Excerpted text:
####

Thursday, May 27, 2010

Red Pencil Thursday with Saranna DeWylde

Welcome to another Red Pencil Thursday! We have a returning RPT alumnus, Saranna DeWylde! Last time, Saranna treated us to the opening of her delightful, snarky How to lose An Angel in 10 Days. Today she takes us to a much darker, grittier world.

My comments are in red. Saranna's are in purple. Of course, Saranna is free to accept or ignore anything I say. The point is to get us all thinking about the writing process and how to tell our stories better.

One word titles are powerful and this one is certainly evocative. The problem is that this might be confused for an inspirational title.

Chapter 1- The Eternal Knight
Great. Don't we all love immortals of any kind?

Screams of terror shattered the sweet haven of darkness and thrust Krestien de Godfrey back to a time when the Maltese cross had been a banner of pride he’d worn on his chest instead of the scarred brand on his back. The cool seduction of the night became hot and unbearable, just like the noonday sun set adrift on fiery oceans of sand.

Wow, Saranna! What a different voice for you. After your How to lose an Angel in 10 Days, I expected snarky humor. This is a huge departure, but it demonstrates your scope as a writer. You're able to adjust your voice to suit the type of story. Kudos.

Thanks! I’ve written four books since September and they were all snarky. I had to have some angst or I was going to go nuts and this story has been gnawing at me for some time.

4 since September! (Bowing in awe) Incredible output and so necessary in this market. Good job!
Now for the pickiness. I'm a little confused about what's happening here. "Thrust back to a time" suggests he's time traveling. "Noonday sun set" is another string of words that stops me. I know you didn't mean it that way, but it made me pause. Unless we're on a different planet, a noon sun set isn't possible.

####

Data segment:
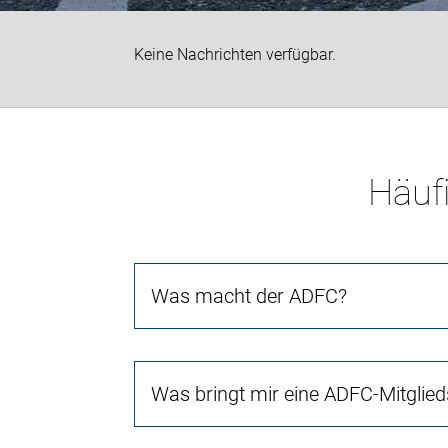
Keine Nachrichten verfügbar.
Häufi
Was macht der ADFC?
Was bringt mir eine ADFC-Mitglied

####

Directions:
A - Write out the Red Pencil Thursday post from "Thursday, May 27, 2010" to "of any kind?".
B - Extend the Red Pencil Thursday post, picking up after its last sentence.
The listing comes from a source separate from the Red Pencil Thursday post.

Responses per task:
A -
Thursday, May 27, 2010

Red Pencil Thursday with Saranna DeWylde

Welcome to another Red Pencil Thursday! We have a returning RPT alumnus, Saranna DeWylde! Last time, Saranna treated us to the opening of her delightful, snarky How to lose An Angel in 10 Days. Today she takes us to a much darker, grittier world.

My comments are in red. Saranna's are in purple. Of course, Saranna is free to accept or ignore anything I say. The point is to get us all thinking about the writing process and how to tell our stories better.

One word titles are powerful and this one is certainly evocative. The problem is that this might be confused for an inspirational title.

Chapter 1- The Eternal Knight
Great. Don't we all love immortals of any kind?

B -
Remember the Prime Directive of Writing: Be Clear. Show us exactly what's going on and where we are without ambiguity. Later on, I figured out this is an urban fantasy, but in the beginning, we could be anywhere, anytime.

You are so right. I knew there was something awkward there, but I didn’t know what. There’s a lot of that in this first chapter—paragraphs where I feel something is off, but I can’t put my finger on it.

His skin prickled and Krestien burned with the memory of blisters rising on his smooth, tanned flesh. The weight of his phantom armor made his limbs heavy and that screaming rang in his ears—a benediction for the dead.

He was no hero, but a man haunted.

Oh how we love tortured heroes. Phantom armor is inventive. Equating screaming with a benediciton is anther fresh twist. You've laid enough hooks to keep me reading.

Krestien turned down the alley and saw the victim had fought valiantly. The body of one man lay stiff, his once living flesh cooled on the wet street and his blood mixed with oil slicks and standing rain water.

Rigor mortis starts around 3 hours after someone is dead. Has that body been there that long?

Uh, no. And I knew that. *laughs*

Another man was holding his thigh— a steady stream of blood dripped around the ancient blade that was buried in his flesh to the hilt. Krestien could see from the markings on the handle the blade was ceremonial in nature—Mayan to be exact. If the victim’s attacker dared to pull it out, he’d tear the muscle along with the blade.

Mayan? My interest is definitely perked.

Let's do some tightening. How about getting rid of was? Another man held his thigh is more active than using a was and -ing verb. Cut that was. A steady stream of blood dripped around the ancient blade buried in his flesh to the hilt is less cluttered. Drop to in the last sentence. It's not needed--dared pull it out reads fine, but there's a logic problem with the last bit. He'd tear the muscle makes sense, but along with the blade seems to suggest the blade would be torn.

This was another of those paragraphs where I thought it was awkward, but I didn’t know what to fix.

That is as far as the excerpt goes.